Links: PDF · CRIL page

Summary

This thesis develops a new constraint-based approach to General Game Playing (GGP), with the goal of designing a program able to play a wide range of strategic games from their formal rules alone.

The core idea is to translate games described in Game Description Language (GDL) and its extension GDL-II into stochastic constraint satisfaction problems (SCSPs). This provides a dense and declarative representation of games, supports the modelling of strategies, and makes it possible to exploit general-purpose constraint reasoning.
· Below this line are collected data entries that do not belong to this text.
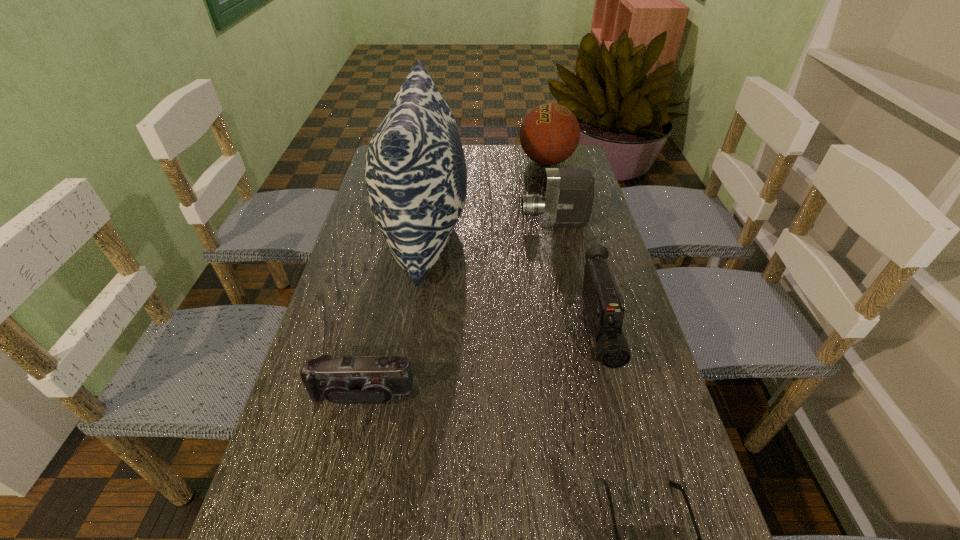
At what (x,y) coordinates should I click in order to perform the action: click on vacant area that satisfies the following two spatial constraints: 1. on the front surface of the cushion; 2. on the front-facing side of the leftmost camcorder. Please return your answer as a coordinate pair (x, y). The height and width of the screenshot is (540, 960). Looking at the image, I should click on (402, 393).

I want to click on vacant area in the image that satisfies the following two spatial constraints: 1. at the front of the farthest camcorder, highlighting the lens; 2. on the front-facing side of the second shortest object, so pos(589,393).

Locate an element on the screen. free space in the image that satisfies the following two spatial constraints: 1. on the front surface of the tallest object; 2. on the front-facing side of the second shortest object is located at coordinates (402, 393).

You are a GUI agent. You are given a task and a screenshot of the screen. Output one action in this format:
    pyautogui.click(x=<x>, y=<y>)
    Task: Click on the vacant space that satisfies the following two spatial constraints: 1. at the front of the farthest camcorder, highlighting the lens; 2. on the front-facing side of the fifth tallest object
    
    Given the screenshot: What is the action you would take?
    pyautogui.click(x=589, y=393)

The thesis then introduces a family of algorithms including MAC-UCB, MAC-UCB-II, and later symmetry-aware variants, combining constraint propagation with Monte Carlo sampling in order to play both complete-information and incomplete-information games.

It also presents WoodStock, the general game player implementing this approach, and shows experimentally that constraint-based techniques can compete with and surpass state-of-the-art General Game Playing methods.

Distinctions and impact

This thesis received the AFIA PhD Thesis Prize in Artificial Intelligence (ex-aequo, 2017) .

It also underpins the development of WoodStock, which won the International General Game Playing Competition (IGGPC) 2016 .

The work was also highlighted in a CNRS INS2I news article: « Une intelligence artificielle dirigée par les contraintes championne de General Game » .

Full reference

Piette, É. (2016). Une nouvelle approche au General Game Playing dirigée par les contraintes. PhD thesis, Université d'Artois, CRIL — Centre de Recherche en Informatique de Lens, soutenue le 9 décembre 2016.

BibTeX

@phdthesis{piette2016ggp,
  author = {Piette, {\'E}ric},
  title  = {Une nouvelle approche au General Game Playing dirig{\'e}e par les contraintes},
  school = {Universit{\'e} d'Artois},
  year   = {2016},
  month  = dec,
  note   = {CRIL -- Centre de Recherche en Informatique de Lens, soutenue le 9 d{\'e}cembre 2016}
}

Context

This thesis is the central document bringing together the different strands of the early part of my research: General Game Playing, stochastic constraint programming, imperfect information, Monte Carlo methods, and symmetry detection.

It also provides the scientific foundation for the WoodStock player and for a broader research direction centred on general, strategic, and human-relevant AI systems.